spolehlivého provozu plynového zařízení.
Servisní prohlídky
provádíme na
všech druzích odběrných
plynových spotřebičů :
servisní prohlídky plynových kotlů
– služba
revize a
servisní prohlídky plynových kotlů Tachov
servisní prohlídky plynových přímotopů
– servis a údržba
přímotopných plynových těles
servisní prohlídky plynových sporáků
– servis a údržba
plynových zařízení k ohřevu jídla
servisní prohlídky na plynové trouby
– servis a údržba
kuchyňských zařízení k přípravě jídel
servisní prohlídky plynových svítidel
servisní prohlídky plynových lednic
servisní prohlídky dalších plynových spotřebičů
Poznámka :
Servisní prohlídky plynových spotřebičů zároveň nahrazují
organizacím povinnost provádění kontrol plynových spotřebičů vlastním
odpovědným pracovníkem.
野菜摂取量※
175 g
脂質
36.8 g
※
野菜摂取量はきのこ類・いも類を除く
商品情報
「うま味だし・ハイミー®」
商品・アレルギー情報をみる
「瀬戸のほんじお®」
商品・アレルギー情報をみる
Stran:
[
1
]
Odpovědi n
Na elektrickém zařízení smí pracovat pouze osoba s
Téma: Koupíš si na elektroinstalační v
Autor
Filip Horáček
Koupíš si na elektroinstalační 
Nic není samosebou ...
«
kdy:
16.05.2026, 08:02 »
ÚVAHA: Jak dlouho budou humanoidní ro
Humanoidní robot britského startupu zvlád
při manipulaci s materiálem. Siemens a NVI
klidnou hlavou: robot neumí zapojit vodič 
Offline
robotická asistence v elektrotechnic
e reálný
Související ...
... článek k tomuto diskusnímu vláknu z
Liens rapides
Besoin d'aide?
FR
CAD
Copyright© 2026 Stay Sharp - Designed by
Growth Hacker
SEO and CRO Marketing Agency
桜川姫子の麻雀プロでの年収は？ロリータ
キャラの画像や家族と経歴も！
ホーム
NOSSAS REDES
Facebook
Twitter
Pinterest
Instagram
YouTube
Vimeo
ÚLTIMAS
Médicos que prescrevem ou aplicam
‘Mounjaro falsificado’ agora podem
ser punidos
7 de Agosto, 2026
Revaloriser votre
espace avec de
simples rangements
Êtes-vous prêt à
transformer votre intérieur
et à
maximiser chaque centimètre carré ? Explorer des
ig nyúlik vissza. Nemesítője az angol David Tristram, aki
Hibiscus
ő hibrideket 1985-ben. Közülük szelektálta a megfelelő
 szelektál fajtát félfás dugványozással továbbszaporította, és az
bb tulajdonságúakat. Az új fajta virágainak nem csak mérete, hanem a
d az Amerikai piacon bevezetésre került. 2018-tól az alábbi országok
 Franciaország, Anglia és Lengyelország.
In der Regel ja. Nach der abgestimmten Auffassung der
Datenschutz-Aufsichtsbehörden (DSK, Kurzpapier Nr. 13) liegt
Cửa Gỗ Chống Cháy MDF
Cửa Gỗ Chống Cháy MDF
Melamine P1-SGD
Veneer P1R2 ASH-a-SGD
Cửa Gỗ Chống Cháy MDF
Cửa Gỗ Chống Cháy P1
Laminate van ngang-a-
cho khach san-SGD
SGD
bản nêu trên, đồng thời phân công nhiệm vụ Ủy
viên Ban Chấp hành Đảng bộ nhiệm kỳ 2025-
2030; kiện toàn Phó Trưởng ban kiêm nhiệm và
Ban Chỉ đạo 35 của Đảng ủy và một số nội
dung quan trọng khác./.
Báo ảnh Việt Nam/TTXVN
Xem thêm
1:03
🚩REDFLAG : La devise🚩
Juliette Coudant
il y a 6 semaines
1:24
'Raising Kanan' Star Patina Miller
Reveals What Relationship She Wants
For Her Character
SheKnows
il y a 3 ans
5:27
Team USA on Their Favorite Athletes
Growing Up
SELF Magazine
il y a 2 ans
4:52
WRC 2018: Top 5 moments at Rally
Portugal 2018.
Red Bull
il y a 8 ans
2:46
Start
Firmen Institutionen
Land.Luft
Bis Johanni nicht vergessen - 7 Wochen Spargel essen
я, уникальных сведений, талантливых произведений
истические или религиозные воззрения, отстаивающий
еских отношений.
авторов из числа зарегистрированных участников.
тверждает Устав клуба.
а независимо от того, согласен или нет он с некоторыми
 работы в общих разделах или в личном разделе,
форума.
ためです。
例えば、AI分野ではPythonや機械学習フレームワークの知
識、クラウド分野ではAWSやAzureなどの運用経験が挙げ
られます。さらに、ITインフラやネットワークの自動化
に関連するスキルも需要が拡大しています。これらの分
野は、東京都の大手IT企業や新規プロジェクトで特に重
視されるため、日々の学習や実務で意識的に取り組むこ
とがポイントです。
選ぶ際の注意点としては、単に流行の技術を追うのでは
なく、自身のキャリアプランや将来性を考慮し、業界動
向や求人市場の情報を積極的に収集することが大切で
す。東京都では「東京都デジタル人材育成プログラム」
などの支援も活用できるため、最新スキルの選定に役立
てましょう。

◆ ◆ ◆ ◆

Exercise objective:
Reproduce every line of text from all the records above, keeping the original order and changing nothing.

Finished task:
spolehlivého provozu plynového zařízení.
Servisní prohlídky
provádíme na
všech druzích odběrných
plynových spotřebičů :
servisní prohlídky plynových kotlů
– služba
revize a
servisní prohlídky plynových kotlů Tachov
servisní prohlídky plynových přímotopů
– servis a údržba
přímotopných plynových těles
servisní prohlídky plynových sporáků
– servis a údržba
plynových zařízení k ohřevu jídla
servisní prohlídky na plynové trouby
– servis a údržba
kuchyňských zařízení k přípravě jídel
servisní prohlídky plynových svítidel
servisní prohlídky plynových lednic
servisní prohlídky dalších plynových spotřebičů
Poznámka :
Servisní prohlídky plynových spotřebičů zároveň nahrazují
organizacím povinnost provádění kontrol plynových spotřebičů vlastním
odpovědným pracovníkem.
野菜摂取量※
175 g
脂質
36.8 g
※
野菜摂取量はきのこ類・いも類を除く
商品情報
「うま味だし・ハイミー®」
商品・アレルギー情報をみる
「瀬戸のほんじお®」
商品・アレルギー情報をみる
Stran:
[
1
]
Odpovědi n
Na elektrickém zařízení smí pracovat pouze osoba s
Téma: Koupíš si na elektroinstalační v
Autor
Filip Horáček
Koupíš si na elektroinstalační 
Nic není samosebou ...
«
kdy:
16.05.2026, 08:02 »
ÚVAHA: Jak dlouho budou humanoidní ro
Humanoidní robot britského startupu zvlád
při manipulaci s materiálem. Siemens a NVI
klidnou hlavou: robot neumí zapojit vodič 
Offline
robotická asistence v elektrotechnic
e reálný
Související ...
... článek k tomuto diskusnímu vláknu z
Liens rapides
Besoin d'aide?
FR
CAD
Copyright© 2026 Stay Sharp - Designed by
Growth Hacker
SEO and CRO Marketing Agency
桜川姫子の麻雀プロでの年収は？ロリータ
キャラの画像や家族と経歴も！
ホーム
NOSSAS REDES
Facebook
Twitter
Pinterest
Instagram
YouTube
Vimeo
ÚLTIMAS
Médicos que prescrevem ou aplicam
‘Mounjaro falsificado’ agora podem
ser punidos
7 de Agosto, 2026
Revaloriser votre
espace avec de
simples rangements
Êtes-vous prêt à
transformer votre intérieur
et à
maximiser chaque centimètre carré ? Explorer des
ig nyúlik vissza. Nemesítője az angol David Tristram, aki
Hibiscus
ő hibrideket 1985-ben. Közülük szelektálta a megfelelő
 szelektál fajtát félfás dugványozással továbbszaporította, és az
bb tulajdonságúakat. Az új fajta virágainak nem csak mérete, hanem a
d az Amerikai piacon bevezetésre került. 2018-tól az alábbi országok
 Franciaország, Anglia és Lengyelország.
In der Regel ja. Nach der abgestimmten Auffassung der
Datenschutz-Aufsichtsbehörden (DSK, Kurzpapier Nr. 13) liegt
Cửa Gỗ Chống Cháy MDF
Cửa Gỗ Chống Cháy MDF
Melamine P1-SGD
Veneer P1R2 ASH-a-SGD
Cửa Gỗ Chống Cháy MDF
Cửa Gỗ Chống Cháy P1
Laminate van ngang-a-
cho khach san-SGD
SGD
bản nêu trên, đồng thời phân công nhiệm vụ Ủy
viên Ban Chấp hành Đảng bộ nhiệm kỳ 2025-
2030; kiện toàn Phó Trưởng ban kiêm nhiệm và
Ban Chỉ đạo 35 của Đảng ủy và một số nội
dung quan trọng khác./.
Báo ảnh Việt Nam/TTXVN
Xem thêm
1:03
🚩REDFLAG : La devise🚩
Juliette Coudant
il y a 6 semaines
1:24
'Raising Kanan' Star Patina Miller
Reveals What Relationship She Wants
For Her Character
SheKnows
il y a 3 ans
5:27
Team USA on Their Favorite Athletes
Growing Up
SELF Magazine
il y a 2 ans
4:52
WRC 2018: Top 5 moments at Rally
Portugal 2018.
Red Bull
il y a 8 ans
2:46
Start
Firmen Institutionen
Land.Luft
Bis Johanni nicht vergessen - 7 Wochen Spargel essen
я, уникальных сведений, талантливых произведений
истические или религиозные воззрения, отстаивающий
еских отношений.
авторов из числа зарегистрированных участников.
тверждает Устав клуба.
а независимо от того, согласен или нет он с некоторыми
 работы в общих разделах или в личном разделе,
форума.
ためです。
例えば、AI分野ではPythonや機械学習フレームワークの知
識、クラウド分野ではAWSやAzureなどの運用経験が挙げ
られます。さらに、ITインフラやネットワークの自動化
に関連するスキルも需要が拡大しています。これらの分
野は、東京都の大手IT企業や新規プロジェクトで特に重
視されるため、日々の学習や実務で意識的に取り組むこ
とがポイントです。
選ぶ際の注意点としては、単に流行の技術を追うのでは
なく、自身のキャリアプランや将来性を考慮し、業界動
向や求人市場の情報を積極的に収集することが大切で
す。東京都では「東京都デジタル人材育成プログラム」
などの支援も活用できるため、最新スキルの選定に役立
てましょう。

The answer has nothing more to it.